— YOUR TASK —
Verbatim output of the lines below is required, with the images omitted.

(Design files in text formats)
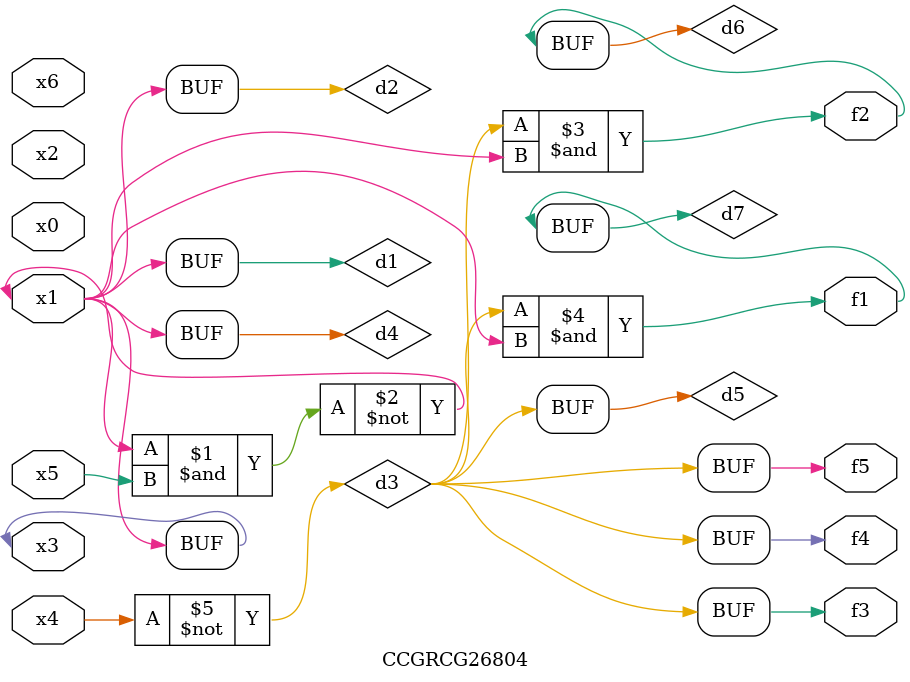
<source format=v>
module CCGRCG26804(
	input x0, x1, x2, x3, x4, x5, x6,
	output f1, f2, f3, f4, f5
);

	wire d1, d2, d3, d4, d5, d6, d7;

	buf (d1, x1, x3);
	nand (d2, x1, x5);
	not (d3, x4);
	buf (d4, d1, d2);
	buf (d5, d3);
	and (d6, d3, d4);
	and (d7, d3, d4);
	assign f1 = d7;
	assign f2 = d6;
	assign f3 = d5;
	assign f4 = d5;
	assign f5 = d5;
endmodule

</source>
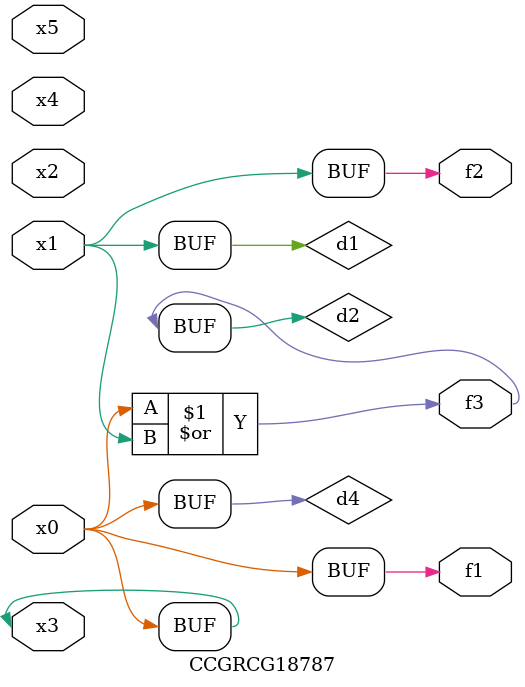
<source format=v>
module CCGRCG18787(
	input x0, x1, x2, x3, x4, x5,
	output f1, f2, f3
);

	wire d1, d2, d3, d4;

	and (d1, x1);
	or (d2, x0, x1);
	nand (d3, x0, x5);
	buf (d4, x0, x3);
	assign f1 = d4;
	assign f2 = d1;
	assign f3 = d2;
endmodule

</source>
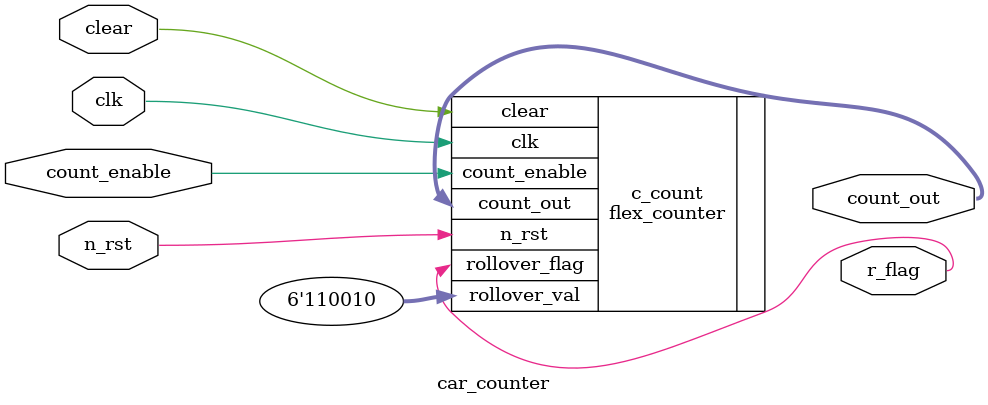
<source format=sv>

module car_counter
(
  input wire n_rst,clk,
  input wire count_enable,
  input wire clear,
  output wire [5:0] count_out,
  output wire r_flag
);

flex_counter
#(
  .NUM_CNT_BITS(6)
) c_count
(
  .clk(clk),
  .n_rst(n_rst),
  .clear(clear),
  .count_enable(count_enable),
  .rollover_val(6'd50),
  .count_out(count_out),
  .rollover_flag(r_flag)
);

endmodule
</source>
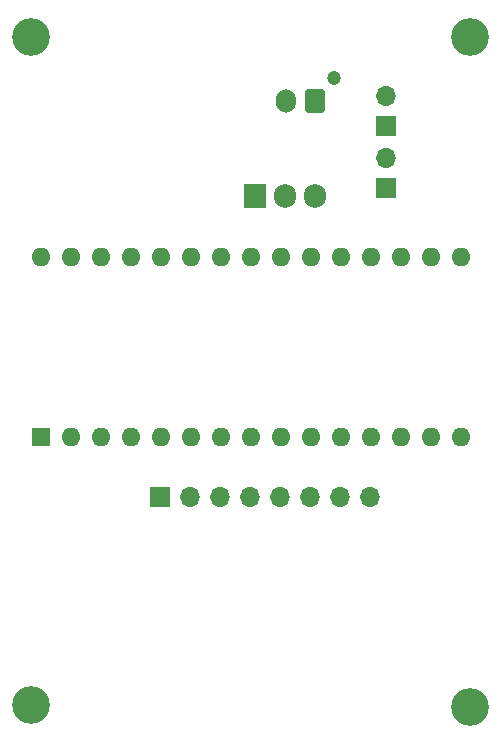
<source format=gbr>
%TF.GenerationSoftware,KiCad,Pcbnew,8.0.5*%
%TF.CreationDate,2024-11-28T22:16:39+01:00*%
%TF.ProjectId,hotendheater,686f7465-6e64-4686-9561-7465722e6b69,rev?*%
%TF.SameCoordinates,Original*%
%TF.FileFunction,Soldermask,Bot*%
%TF.FilePolarity,Negative*%
%FSLAX46Y46*%
G04 Gerber Fmt 4.6, Leading zero omitted, Abs format (unit mm)*
G04 Created by KiCad (PCBNEW 8.0.5) date 2024-11-28 22:16:39*
%MOMM*%
%LPD*%
G01*
G04 APERTURE LIST*
G04 Aperture macros list*
%AMRoundRect*
0 Rectangle with rounded corners*
0 $1 Rounding radius*
0 $2 $3 $4 $5 $6 $7 $8 $9 X,Y pos of 4 corners*
0 Add a 4 corners polygon primitive as box body*
4,1,4,$2,$3,$4,$5,$6,$7,$8,$9,$2,$3,0*
0 Add four circle primitives for the rounded corners*
1,1,$1+$1,$2,$3*
1,1,$1+$1,$4,$5*
1,1,$1+$1,$6,$7*
1,1,$1+$1,$8,$9*
0 Add four rect primitives between the rounded corners*
20,1,$1+$1,$2,$3,$4,$5,0*
20,1,$1+$1,$4,$5,$6,$7,0*
20,1,$1+$1,$6,$7,$8,$9,0*
20,1,$1+$1,$8,$9,$2,$3,0*%
G04 Aperture macros list end*
%ADD10C,3.200000*%
%ADD11R,1.700000X1.700000*%
%ADD12O,1.700000X1.700000*%
%ADD13R,1.905000X2.000000*%
%ADD14O,1.905000X2.000000*%
%ADD15C,1.200000*%
%ADD16RoundRect,0.250000X0.600000X0.750000X-0.600000X0.750000X-0.600000X-0.750000X0.600000X-0.750000X0*%
%ADD17O,1.700000X2.000000*%
%ADD18R,1.600000X1.600000*%
%ADD19O,1.600000X1.600000*%
G04 APERTURE END LIST*
D10*
%TO.C,H4*%
X147600000Y-121800000D03*
%TD*%
%TO.C,H3*%
X147600000Y-65000000D03*
%TD*%
%TO.C,H2*%
X110400000Y-121600000D03*
%TD*%
%TO.C,H1*%
X110400000Y-65000000D03*
%TD*%
D11*
%TO.C,J5*%
X140500000Y-72540000D03*
D12*
X140500000Y-70000000D03*
%TD*%
D11*
%TO.C,J4*%
X140500000Y-77790000D03*
D12*
X140500000Y-75250000D03*
%TD*%
D13*
%TO.C,Q1*%
X129420000Y-78500000D03*
D14*
X131960000Y-78500000D03*
X134500000Y-78500000D03*
%TD*%
D11*
%TO.C,J3*%
X121340000Y-104000000D03*
D12*
X123880000Y-104000000D03*
X126420000Y-104000000D03*
X128960000Y-104000000D03*
X131500000Y-104000000D03*
X134040000Y-104000000D03*
X136580000Y-104000000D03*
X139120000Y-104000000D03*
%TD*%
D15*
%TO.C,J1*%
X136100000Y-68500000D03*
D16*
X134500000Y-70500000D03*
D17*
X132000000Y-70500000D03*
%TD*%
D18*
%TO.C,A1*%
X111252000Y-98933000D03*
D19*
X113792000Y-98933000D03*
X116332000Y-98933000D03*
X118872000Y-98933000D03*
X121412000Y-98933000D03*
X123952000Y-98933000D03*
X126492000Y-98933000D03*
X129032000Y-98933000D03*
X131572000Y-98933000D03*
X134112000Y-98933000D03*
X136652000Y-98933000D03*
X139192000Y-98933000D03*
X141732000Y-98933000D03*
X144272000Y-98933000D03*
X146812000Y-98933000D03*
X146812000Y-83693000D03*
X144272000Y-83693000D03*
X141732000Y-83693000D03*
X139192000Y-83693000D03*
X136652000Y-83693000D03*
X134112000Y-83693000D03*
X131572000Y-83693000D03*
X129032000Y-83693000D03*
X126492000Y-83693000D03*
X123952000Y-83693000D03*
X121412000Y-83693000D03*
X118872000Y-83693000D03*
X116332000Y-83693000D03*
X113792000Y-83693000D03*
X111252000Y-83693000D03*
%TD*%
M02*

</source>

— RESPONSE —
<source format=v>
module CCGRCG26804(
	input x0, x1, x2, x3, x4, x5, x6,
	output f1, f2, f3, f4, f5
);

	wire d1, d2, d3, d4, d5, d6, d7;

	buf (d1, x1, x3);
	nand (d2, x1, x5);
	not (d3, x4);
	buf (d4, d1, d2);
	buf (d5, d3);
	and (d6, d3, d4);
	and (d7, d3, d4);
	assign f1 = d7;
	assign f2 = d6;
	assign f3 = d5;
	assign f4 = d5;
	assign f5 = d5;
endmodule

</source>
<source format=v>
module CCGRCG18787(
	input x0, x1, x2, x3, x4, x5,
	output f1, f2, f3
);

	wire d1, d2, d3, d4;

	and (d1, x1);
	or (d2, x0, x1);
	nand (d3, x0, x5);
	buf (d4, x0, x3);
	assign f1 = d4;
	assign f2 = d1;
	assign f3 = d2;
endmodule

</source>
<source format=sv>

module car_counter
(
  input wire n_rst,clk,
  input wire count_enable,
  input wire clear,
  output wire [5:0] count_out,
  output wire r_flag
);

flex_counter
#(
  .NUM_CNT_BITS(6)
) c_count
(
  .clk(clk),
  .n_rst(n_rst),
  .clear(clear),
  .count_enable(count_enable),
  .rollover_val(6'd50),
  .count_out(count_out),
  .rollover_flag(r_flag)
);

endmodule
</source>
<source format=gbr>
%TF.GenerationSoftware,KiCad,Pcbnew,8.0.5*%
%TF.CreationDate,2024-11-28T22:16:39+01:00*%
%TF.ProjectId,hotendheater,686f7465-6e64-4686-9561-7465722e6b69,rev?*%
%TF.SameCoordinates,Original*%
%TF.FileFunction,Soldermask,Bot*%
%TF.FilePolarity,Negative*%
%FSLAX46Y46*%
G04 Gerber Fmt 4.6, Leading zero omitted, Abs format (unit mm)*
G04 Created by KiCad (PCBNEW 8.0.5) date 2024-11-28 22:16:39*
%MOMM*%
%LPD*%
G01*
G04 APERTURE LIST*
G04 Aperture macros list*
%AMRoundRect*
0 Rectangle with rounded corners*
0 $1 Rounding radius*
0 $2 $3 $4 $5 $6 $7 $8 $9 X,Y pos of 4 corners*
0 Add a 4 corners polygon primitive as box body*
4,1,4,$2,$3,$4,$5,$6,$7,$8,$9,$2,$3,0*
0 Add four circle primitives for the rounded corners*
1,1,$1+$1,$2,$3*
1,1,$1+$1,$4,$5*
1,1,$1+$1,$6,$7*
1,1,$1+$1,$8,$9*
0 Add four rect primitives between the rounded corners*
20,1,$1+$1,$2,$3,$4,$5,0*
20,1,$1+$1,$4,$5,$6,$7,0*
20,1,$1+$1,$6,$7,$8,$9,0*
20,1,$1+$1,$8,$9,$2,$3,0*%
G04 Aperture macros list end*
%ADD10C,3.200000*%
%ADD11R,1.700000X1.700000*%
%ADD12O,1.700000X1.700000*%
%ADD13R,1.905000X2.000000*%
%ADD14O,1.905000X2.000000*%
%ADD15C,1.200000*%
%ADD16RoundRect,0.250000X0.600000X0.750000X-0.600000X0.750000X-0.600000X-0.750000X0.600000X-0.750000X0*%
%ADD17O,1.700000X2.000000*%
%ADD18R,1.600000X1.600000*%
%ADD19O,1.600000X1.600000*%
G04 APERTURE END LIST*
D10*
%TO.C,H4*%
X147600000Y-121800000D03*
%TD*%
%TO.C,H3*%
X147600000Y-65000000D03*
%TD*%
%TO.C,H2*%
X110400000Y-121600000D03*
%TD*%
%TO.C,H1*%
X110400000Y-65000000D03*
%TD*%
D11*
%TO.C,J5*%
X140500000Y-72540000D03*
D12*
X140500000Y-70000000D03*
%TD*%
D11*
%TO.C,J4*%
X140500000Y-77790000D03*
D12*
X140500000Y-75250000D03*
%TD*%
D13*
%TO.C,Q1*%
X129420000Y-78500000D03*
D14*
X131960000Y-78500000D03*
X134500000Y-78500000D03*
%TD*%
D11*
%TO.C,J3*%
X121340000Y-104000000D03*
D12*
X123880000Y-104000000D03*
X126420000Y-104000000D03*
X128960000Y-104000000D03*
X131500000Y-104000000D03*
X134040000Y-104000000D03*
X136580000Y-104000000D03*
X139120000Y-104000000D03*
%TD*%
D15*
%TO.C,J1*%
X136100000Y-68500000D03*
D16*
X134500000Y-70500000D03*
D17*
X132000000Y-70500000D03*
%TD*%
D18*
%TO.C,A1*%
X111252000Y-98933000D03*
D19*
X113792000Y-98933000D03*
X116332000Y-98933000D03*
X118872000Y-98933000D03*
X121412000Y-98933000D03*
X123952000Y-98933000D03*
X126492000Y-98933000D03*
X129032000Y-98933000D03*
X131572000Y-98933000D03*
X134112000Y-98933000D03*
X136652000Y-98933000D03*
X139192000Y-98933000D03*
X141732000Y-98933000D03*
X144272000Y-98933000D03*
X146812000Y-98933000D03*
X146812000Y-83693000D03*
X144272000Y-83693000D03*
X141732000Y-83693000D03*
X139192000Y-83693000D03*
X136652000Y-83693000D03*
X134112000Y-83693000D03*
X131572000Y-83693000D03*
X129032000Y-83693000D03*
X126492000Y-83693000D03*
X123952000Y-83693000D03*
X121412000Y-83693000D03*
X118872000Y-83693000D03*
X116332000Y-83693000D03*
X113792000Y-83693000D03*
X111252000Y-83693000D03*
%TD*%
M02*

</source>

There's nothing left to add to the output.